[REQUIRED ACTION]
Copy out the article on DDT and malaria prevention in full, word for word.

[EXCERPTED PASSAGE]

Toxic debate
2014-12-09T23:45:19+11:00
The toxic debate over DDT and malaria prevention continues throughout the developing world, writes SIMON WEBSTER.
DDT and malaria
A story on Rachel Carson and her book Silent Spring appeared in the March/April 2015 issue of Organic Gardener. Here is the additional information on DDT referred to in that article.
Some of Rachel Carson’s present-day critics contend that her work led to a worldwide ban on DDT that has caused millions of lives to be lost to malaria. “Banning DDT killed more people than Hitler,” a character in a Michael Creighton novel says, expressing views that the author later said matched his own.
However, Carson was no ideologue, says biographer Linda Lear. She never called for a blanket ban, and recognised that pesticides have some uses, including the prevention of insect-borne diseases.
While agricultural use of DDT has been banned worldwide since 2004 under the Stockholm Convention on Persistent Organic Pollutants (POPs)*, the use of DDT to combat malaria is still legal. But it’s a contentious issue.

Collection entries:
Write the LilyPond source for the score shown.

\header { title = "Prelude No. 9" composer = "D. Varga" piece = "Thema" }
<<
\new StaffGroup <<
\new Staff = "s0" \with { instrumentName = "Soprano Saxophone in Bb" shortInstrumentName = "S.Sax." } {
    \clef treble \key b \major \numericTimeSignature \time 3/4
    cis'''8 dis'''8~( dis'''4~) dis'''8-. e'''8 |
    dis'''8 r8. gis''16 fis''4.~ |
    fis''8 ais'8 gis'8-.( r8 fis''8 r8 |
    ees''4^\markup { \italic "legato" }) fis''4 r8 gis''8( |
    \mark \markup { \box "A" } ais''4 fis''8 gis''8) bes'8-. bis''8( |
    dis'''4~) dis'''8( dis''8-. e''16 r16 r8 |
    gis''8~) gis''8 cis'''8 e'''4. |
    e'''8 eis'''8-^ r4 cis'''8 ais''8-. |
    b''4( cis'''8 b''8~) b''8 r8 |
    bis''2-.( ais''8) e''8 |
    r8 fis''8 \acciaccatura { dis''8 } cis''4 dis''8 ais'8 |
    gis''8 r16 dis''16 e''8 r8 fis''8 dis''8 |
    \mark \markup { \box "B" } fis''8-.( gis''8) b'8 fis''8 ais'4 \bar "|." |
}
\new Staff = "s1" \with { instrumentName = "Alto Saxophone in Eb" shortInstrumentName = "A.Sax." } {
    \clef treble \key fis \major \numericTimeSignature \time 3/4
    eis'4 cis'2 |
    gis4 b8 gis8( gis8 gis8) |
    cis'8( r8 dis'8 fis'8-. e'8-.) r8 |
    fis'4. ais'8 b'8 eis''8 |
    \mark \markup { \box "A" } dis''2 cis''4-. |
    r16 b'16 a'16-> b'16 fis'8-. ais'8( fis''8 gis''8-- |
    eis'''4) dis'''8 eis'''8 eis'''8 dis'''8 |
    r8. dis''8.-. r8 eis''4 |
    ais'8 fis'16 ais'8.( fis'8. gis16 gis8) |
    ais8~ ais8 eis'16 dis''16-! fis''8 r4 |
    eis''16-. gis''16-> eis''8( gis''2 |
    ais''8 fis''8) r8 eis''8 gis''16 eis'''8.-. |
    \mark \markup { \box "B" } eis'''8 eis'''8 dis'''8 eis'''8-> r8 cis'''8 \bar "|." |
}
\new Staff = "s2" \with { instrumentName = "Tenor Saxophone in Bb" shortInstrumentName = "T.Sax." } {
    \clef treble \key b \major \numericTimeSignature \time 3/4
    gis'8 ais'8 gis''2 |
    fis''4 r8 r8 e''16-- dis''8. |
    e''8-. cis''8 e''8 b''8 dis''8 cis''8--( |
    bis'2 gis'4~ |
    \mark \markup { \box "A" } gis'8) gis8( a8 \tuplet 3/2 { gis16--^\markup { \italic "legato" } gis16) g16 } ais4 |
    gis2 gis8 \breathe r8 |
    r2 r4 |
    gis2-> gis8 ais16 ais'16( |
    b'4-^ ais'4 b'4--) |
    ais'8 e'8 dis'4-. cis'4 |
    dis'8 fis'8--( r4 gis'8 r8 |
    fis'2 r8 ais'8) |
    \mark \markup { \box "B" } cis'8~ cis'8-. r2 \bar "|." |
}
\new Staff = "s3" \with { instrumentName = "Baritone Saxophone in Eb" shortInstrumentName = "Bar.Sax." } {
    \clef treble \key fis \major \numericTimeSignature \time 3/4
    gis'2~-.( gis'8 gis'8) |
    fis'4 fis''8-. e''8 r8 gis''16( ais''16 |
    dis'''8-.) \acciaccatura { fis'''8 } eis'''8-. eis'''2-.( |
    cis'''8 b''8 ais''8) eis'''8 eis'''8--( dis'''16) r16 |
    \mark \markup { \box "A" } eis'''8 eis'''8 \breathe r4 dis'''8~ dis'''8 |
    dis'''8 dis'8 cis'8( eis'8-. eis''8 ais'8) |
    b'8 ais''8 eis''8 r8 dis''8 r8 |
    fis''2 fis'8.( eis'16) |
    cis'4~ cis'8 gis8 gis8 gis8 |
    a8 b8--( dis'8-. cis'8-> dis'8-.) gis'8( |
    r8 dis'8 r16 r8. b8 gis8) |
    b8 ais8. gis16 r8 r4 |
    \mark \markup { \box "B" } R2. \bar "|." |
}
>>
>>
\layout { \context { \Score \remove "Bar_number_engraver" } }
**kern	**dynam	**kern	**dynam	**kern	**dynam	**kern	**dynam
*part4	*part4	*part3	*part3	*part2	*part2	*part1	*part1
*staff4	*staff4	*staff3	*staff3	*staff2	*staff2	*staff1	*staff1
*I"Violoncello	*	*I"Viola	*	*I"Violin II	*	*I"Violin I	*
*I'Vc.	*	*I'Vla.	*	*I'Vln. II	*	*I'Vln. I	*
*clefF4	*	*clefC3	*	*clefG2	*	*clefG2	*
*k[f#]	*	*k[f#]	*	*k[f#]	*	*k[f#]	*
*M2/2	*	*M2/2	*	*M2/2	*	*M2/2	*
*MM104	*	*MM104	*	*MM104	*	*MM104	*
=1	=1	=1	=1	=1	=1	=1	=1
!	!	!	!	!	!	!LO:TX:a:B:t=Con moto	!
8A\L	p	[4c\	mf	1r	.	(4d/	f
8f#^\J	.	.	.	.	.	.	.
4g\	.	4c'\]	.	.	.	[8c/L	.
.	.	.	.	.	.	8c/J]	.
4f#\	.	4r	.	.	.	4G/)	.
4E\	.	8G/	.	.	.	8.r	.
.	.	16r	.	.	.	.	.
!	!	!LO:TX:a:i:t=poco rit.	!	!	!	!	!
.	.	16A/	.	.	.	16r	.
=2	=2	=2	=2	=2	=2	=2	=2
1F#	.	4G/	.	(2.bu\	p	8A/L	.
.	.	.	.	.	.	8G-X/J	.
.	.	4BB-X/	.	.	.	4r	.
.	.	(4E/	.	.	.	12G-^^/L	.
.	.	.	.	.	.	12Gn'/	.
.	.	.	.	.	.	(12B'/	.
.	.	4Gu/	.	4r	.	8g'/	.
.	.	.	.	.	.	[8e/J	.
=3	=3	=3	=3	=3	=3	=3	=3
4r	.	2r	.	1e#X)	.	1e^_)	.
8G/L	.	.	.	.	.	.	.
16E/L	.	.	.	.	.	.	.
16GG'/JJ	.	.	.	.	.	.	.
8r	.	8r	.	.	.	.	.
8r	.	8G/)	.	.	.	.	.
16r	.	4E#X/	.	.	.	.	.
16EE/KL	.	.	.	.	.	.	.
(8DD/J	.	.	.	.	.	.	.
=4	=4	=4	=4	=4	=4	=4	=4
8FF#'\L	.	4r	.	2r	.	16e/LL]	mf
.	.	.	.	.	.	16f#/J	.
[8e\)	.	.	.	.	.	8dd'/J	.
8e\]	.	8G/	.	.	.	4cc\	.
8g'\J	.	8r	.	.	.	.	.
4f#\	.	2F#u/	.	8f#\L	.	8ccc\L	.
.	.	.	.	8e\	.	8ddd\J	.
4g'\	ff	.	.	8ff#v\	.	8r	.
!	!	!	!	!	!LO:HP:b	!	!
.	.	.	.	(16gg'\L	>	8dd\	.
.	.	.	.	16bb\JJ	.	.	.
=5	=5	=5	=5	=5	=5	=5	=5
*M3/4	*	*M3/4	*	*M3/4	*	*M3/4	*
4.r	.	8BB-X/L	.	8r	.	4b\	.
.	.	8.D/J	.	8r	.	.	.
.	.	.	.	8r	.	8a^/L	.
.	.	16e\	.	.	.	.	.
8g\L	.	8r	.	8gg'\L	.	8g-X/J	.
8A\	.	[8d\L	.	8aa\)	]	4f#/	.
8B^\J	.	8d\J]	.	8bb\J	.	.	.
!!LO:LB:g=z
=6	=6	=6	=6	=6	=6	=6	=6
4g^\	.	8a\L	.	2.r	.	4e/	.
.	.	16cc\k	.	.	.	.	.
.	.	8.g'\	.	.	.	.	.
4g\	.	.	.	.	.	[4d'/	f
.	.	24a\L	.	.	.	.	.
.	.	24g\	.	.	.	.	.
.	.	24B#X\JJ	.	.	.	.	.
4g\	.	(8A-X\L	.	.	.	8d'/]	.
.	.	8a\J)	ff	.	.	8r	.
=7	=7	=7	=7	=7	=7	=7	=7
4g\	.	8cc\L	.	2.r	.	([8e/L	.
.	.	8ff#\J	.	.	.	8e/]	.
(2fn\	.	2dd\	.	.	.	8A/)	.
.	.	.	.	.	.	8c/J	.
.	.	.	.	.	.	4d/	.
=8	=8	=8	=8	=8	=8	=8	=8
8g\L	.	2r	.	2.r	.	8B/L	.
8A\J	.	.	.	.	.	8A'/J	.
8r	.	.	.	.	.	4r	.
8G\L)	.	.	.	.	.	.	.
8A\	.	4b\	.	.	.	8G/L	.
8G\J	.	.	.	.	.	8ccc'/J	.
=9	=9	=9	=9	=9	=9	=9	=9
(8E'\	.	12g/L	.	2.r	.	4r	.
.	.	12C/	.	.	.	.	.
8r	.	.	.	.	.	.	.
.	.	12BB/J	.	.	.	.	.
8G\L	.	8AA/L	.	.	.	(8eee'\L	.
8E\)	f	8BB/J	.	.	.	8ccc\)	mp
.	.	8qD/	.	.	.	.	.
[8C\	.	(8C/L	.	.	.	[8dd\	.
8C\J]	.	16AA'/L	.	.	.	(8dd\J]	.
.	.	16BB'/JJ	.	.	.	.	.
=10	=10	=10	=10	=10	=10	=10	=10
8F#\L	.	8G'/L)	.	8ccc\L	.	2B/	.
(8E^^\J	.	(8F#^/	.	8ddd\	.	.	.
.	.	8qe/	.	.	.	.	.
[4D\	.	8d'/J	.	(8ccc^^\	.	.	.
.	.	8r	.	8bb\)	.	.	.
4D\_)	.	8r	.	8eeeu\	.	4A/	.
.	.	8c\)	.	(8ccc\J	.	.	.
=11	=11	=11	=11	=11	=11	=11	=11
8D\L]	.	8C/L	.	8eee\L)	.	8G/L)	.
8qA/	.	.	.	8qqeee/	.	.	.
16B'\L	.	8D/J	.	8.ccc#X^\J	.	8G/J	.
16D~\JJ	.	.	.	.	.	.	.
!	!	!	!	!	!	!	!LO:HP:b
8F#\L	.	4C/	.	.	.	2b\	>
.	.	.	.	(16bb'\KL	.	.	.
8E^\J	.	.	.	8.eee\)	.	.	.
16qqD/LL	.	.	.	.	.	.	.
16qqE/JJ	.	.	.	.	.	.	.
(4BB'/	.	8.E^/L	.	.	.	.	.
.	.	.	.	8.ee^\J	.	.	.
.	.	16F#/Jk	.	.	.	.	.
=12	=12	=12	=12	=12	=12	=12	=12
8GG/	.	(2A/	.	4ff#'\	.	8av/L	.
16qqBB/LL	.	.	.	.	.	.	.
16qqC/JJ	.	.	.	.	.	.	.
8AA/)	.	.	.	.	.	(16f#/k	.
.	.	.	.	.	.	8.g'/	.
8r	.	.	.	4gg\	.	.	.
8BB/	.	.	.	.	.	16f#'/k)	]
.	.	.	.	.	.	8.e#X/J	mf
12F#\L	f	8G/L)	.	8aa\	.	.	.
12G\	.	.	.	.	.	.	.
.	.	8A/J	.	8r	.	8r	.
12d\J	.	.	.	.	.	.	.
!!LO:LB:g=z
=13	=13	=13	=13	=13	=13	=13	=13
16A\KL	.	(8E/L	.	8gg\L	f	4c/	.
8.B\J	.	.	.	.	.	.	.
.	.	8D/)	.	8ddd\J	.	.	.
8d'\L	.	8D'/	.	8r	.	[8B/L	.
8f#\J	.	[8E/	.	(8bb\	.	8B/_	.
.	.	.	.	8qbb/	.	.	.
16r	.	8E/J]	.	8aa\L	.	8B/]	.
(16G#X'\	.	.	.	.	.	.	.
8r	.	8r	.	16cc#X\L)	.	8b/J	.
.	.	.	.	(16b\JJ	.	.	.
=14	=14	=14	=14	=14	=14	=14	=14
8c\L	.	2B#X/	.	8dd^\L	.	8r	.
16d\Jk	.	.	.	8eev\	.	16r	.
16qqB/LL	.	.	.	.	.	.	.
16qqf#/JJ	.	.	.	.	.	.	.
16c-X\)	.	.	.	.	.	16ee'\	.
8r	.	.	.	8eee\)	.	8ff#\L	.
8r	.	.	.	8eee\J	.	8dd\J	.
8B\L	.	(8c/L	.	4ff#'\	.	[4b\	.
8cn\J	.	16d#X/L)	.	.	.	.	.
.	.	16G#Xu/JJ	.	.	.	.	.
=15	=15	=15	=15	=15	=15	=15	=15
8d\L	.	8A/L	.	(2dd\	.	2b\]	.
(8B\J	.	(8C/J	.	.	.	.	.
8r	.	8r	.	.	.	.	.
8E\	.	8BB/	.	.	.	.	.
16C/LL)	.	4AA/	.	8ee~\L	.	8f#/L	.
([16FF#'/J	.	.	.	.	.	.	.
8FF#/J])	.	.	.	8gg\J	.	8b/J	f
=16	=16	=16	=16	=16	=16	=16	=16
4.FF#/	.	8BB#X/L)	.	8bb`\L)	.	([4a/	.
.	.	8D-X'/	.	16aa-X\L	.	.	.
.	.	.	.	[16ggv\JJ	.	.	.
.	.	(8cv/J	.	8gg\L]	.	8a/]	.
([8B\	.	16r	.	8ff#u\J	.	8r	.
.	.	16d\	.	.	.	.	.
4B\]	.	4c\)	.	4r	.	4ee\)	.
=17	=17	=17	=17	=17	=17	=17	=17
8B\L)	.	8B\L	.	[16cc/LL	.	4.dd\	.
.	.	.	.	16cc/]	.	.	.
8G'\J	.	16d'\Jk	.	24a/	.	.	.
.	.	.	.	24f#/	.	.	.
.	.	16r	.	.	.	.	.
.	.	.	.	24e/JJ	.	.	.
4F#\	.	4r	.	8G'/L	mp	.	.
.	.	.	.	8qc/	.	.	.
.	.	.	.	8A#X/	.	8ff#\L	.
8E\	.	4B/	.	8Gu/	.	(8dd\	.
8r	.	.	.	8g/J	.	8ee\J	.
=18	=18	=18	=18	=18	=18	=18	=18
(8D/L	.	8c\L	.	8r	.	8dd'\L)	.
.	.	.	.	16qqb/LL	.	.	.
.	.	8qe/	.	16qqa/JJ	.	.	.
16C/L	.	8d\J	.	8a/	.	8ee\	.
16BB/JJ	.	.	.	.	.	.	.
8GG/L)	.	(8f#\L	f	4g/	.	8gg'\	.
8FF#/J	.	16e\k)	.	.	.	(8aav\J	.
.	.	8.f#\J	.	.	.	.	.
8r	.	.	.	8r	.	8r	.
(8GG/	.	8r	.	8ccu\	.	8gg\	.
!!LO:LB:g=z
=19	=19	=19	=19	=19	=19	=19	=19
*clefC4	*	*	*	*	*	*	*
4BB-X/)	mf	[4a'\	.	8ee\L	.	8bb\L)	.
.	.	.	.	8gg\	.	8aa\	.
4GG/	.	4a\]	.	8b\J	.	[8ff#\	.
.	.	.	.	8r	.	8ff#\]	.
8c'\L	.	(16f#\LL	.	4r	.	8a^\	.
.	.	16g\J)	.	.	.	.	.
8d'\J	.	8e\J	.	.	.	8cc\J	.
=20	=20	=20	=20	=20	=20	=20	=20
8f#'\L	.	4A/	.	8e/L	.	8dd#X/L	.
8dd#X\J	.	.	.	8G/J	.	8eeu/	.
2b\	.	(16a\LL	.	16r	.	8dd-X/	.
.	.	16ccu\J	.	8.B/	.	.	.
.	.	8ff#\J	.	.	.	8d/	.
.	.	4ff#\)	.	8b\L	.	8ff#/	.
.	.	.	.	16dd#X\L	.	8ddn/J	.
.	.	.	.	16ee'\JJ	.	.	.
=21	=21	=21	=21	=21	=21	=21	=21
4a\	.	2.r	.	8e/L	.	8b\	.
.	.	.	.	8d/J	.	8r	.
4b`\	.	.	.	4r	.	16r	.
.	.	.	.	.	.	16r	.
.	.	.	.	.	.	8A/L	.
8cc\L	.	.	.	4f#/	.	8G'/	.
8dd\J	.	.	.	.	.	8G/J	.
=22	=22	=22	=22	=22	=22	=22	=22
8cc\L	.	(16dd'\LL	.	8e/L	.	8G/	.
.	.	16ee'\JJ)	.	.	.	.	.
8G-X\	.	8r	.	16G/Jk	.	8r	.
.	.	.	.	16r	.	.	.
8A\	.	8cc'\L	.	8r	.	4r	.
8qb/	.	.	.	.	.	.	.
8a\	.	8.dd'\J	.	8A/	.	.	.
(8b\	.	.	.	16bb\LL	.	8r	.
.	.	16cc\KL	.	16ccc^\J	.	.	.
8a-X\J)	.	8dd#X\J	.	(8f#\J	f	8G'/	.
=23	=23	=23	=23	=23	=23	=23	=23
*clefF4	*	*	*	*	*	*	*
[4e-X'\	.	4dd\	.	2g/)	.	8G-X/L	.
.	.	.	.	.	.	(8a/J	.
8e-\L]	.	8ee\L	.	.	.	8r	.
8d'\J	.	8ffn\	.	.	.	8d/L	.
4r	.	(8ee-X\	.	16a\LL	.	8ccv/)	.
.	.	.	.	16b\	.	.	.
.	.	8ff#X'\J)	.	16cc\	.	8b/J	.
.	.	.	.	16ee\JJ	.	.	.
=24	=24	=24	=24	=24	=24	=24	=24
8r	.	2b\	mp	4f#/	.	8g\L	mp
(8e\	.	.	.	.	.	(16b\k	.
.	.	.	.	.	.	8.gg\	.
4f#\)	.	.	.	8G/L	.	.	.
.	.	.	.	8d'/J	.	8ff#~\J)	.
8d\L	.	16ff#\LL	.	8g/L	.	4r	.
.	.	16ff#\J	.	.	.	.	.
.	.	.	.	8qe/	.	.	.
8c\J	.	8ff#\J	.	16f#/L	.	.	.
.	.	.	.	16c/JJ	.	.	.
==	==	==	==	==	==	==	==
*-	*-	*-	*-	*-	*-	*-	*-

[FINISHED EXERCISE]
Toxic debate
2014-12-09T23:45:19+11:00
The toxic debate over DDT and malaria prevention continues throughout the developing world, writes SIMON WEBSTER.
DDT and malaria
A story on Rachel Carson and her book Silent Spring appeared in the March/April 2015 issue of Organic Gardener. Here is the additional information on DDT referred to in that article.
Some of Rachel Carson’s present-day critics contend that her work led to a worldwide ban on DDT that has caused millions of lives to be lost to malaria. “Banning DDT killed more people than Hitler,” a character in a Michael Creighton novel says, expressing views that the author later said matched his own.
However, Carson was no ideologue, says biographer Linda Lear. She never called for a blanket ban, and recognised that pesticides have some uses, including the prevention of insect-borne diseases.
While agricultural use of DDT has been banned worldwide since 2004 under the Stockholm Convention on Persistent Organic Pollutants (POPs)*, the use of DDT to combat malaria is still legal. But it’s a contentious issue.